By Crikey reporter Lucy Morieson
With media coverage of The Latham Diaries at saturation point, another book picking apart the ALP’s time in opposition is about to hit shelves. You might have noticed extracts from Fairfax journalist Annabel Crabb’s new book, Losing It, to be released by Picador on Wednesday.
And while the timing was certainly fortuitous for her employers, Crabb says the book’s release was not planned to coincide with The Latham Diaries. In fact, Crabb wasn’t aware of the existence of Latham’s memoirs until her book was already in progress, and a number of publishing hiccups delayed the original release date, she says, making it ” just one of those blessed coincidences.”
Losing It is not a book about Latham, says Crabb – rather, it’s a “warts and all” history of Labor’s time in opposition. But it ends with Latham’s resignation, and his time as leader clearly becomes “one of the most controversial parts of that history.”
Crabb says she interviewed hundreds of ALP figures for the book, with one notable exception – M Latham – who she says was the “only recent leader who didn’t cooperate.” It was clear he was interested in telling his story his own way, she says – “and my God, he did.”

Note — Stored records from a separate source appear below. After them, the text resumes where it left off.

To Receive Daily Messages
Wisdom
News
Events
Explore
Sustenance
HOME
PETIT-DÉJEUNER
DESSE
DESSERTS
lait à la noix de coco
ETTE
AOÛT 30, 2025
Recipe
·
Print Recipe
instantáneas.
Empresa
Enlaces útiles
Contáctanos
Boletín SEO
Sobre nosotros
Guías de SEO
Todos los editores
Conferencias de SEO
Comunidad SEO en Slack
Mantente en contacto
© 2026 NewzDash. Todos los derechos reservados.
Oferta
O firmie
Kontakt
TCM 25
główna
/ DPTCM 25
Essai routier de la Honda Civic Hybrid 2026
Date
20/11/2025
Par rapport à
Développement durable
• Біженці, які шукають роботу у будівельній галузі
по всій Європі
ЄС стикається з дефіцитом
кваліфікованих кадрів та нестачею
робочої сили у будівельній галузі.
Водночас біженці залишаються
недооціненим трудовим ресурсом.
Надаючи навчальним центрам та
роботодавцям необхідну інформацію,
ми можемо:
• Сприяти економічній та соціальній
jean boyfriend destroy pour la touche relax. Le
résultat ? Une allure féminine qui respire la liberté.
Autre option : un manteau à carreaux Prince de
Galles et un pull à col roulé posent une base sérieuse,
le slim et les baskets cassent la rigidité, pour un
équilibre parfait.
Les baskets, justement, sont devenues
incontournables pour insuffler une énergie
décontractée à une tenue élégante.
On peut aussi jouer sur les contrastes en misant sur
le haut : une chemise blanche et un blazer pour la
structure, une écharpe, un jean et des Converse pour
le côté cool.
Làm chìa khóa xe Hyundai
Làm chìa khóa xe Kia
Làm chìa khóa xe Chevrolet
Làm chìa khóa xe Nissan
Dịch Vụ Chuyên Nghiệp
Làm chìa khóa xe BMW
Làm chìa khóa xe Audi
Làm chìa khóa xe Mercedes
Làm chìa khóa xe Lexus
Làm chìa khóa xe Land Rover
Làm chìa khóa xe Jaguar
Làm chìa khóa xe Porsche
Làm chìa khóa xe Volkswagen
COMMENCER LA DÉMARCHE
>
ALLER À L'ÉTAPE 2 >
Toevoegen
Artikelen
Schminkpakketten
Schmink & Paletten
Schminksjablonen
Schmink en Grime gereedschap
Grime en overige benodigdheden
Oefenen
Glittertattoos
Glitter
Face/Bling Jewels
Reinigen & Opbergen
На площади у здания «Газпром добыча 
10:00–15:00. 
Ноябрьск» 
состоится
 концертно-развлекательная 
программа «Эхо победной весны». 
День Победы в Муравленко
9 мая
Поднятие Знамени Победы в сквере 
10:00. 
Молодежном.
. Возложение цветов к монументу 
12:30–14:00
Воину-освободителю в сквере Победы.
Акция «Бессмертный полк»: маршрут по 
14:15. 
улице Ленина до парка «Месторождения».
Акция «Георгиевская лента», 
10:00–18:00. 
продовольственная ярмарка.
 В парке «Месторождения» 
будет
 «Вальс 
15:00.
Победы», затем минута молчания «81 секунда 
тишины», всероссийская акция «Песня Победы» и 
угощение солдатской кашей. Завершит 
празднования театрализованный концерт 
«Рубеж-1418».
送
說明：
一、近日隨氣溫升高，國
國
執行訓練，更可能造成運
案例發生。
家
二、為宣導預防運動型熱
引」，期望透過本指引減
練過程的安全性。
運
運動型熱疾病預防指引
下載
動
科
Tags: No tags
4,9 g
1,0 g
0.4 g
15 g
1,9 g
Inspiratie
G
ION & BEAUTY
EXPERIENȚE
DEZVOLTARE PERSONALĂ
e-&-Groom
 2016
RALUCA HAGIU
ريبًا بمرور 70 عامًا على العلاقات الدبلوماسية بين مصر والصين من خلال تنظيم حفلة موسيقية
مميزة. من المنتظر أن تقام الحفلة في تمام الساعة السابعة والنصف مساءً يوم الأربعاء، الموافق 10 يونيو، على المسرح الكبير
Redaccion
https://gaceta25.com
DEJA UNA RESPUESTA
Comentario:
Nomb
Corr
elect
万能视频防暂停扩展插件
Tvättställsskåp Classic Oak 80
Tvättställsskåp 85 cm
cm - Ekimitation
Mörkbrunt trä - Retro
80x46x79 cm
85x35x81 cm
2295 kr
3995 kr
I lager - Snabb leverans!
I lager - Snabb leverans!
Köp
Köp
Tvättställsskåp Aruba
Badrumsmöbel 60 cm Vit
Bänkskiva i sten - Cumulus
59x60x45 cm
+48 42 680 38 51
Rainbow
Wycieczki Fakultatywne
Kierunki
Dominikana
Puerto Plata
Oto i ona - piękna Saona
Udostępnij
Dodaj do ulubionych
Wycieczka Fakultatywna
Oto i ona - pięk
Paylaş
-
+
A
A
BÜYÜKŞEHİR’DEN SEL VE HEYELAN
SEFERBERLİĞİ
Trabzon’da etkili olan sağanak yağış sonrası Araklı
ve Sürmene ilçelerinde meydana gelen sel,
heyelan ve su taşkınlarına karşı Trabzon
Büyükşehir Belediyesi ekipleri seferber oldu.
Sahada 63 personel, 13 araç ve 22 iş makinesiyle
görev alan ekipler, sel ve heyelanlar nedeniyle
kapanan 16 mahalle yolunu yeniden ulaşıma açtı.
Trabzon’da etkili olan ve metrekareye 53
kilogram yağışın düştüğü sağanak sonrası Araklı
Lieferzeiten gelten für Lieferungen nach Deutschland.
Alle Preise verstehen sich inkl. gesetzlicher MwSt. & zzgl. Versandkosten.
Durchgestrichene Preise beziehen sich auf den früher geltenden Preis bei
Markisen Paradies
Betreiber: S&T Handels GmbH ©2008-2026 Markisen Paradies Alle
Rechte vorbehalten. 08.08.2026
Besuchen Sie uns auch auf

As her employer, Fairfax always had “first dibs” on any extracts from the book, but it “wasn’t a planned assault” on the Latham Diaries. Had the book been released by Cambridge University Press, who commissioned Crabb to write it in the first place, the story may have been different. But Cambridge and Crabb had a “parting of ways” after the publisher felt that some of the content didn’t “fit their profile” as a university publisher. Interesting, given that Melbourne University Press was prepared to release Latham’s account, which Crabb says is far more colourful.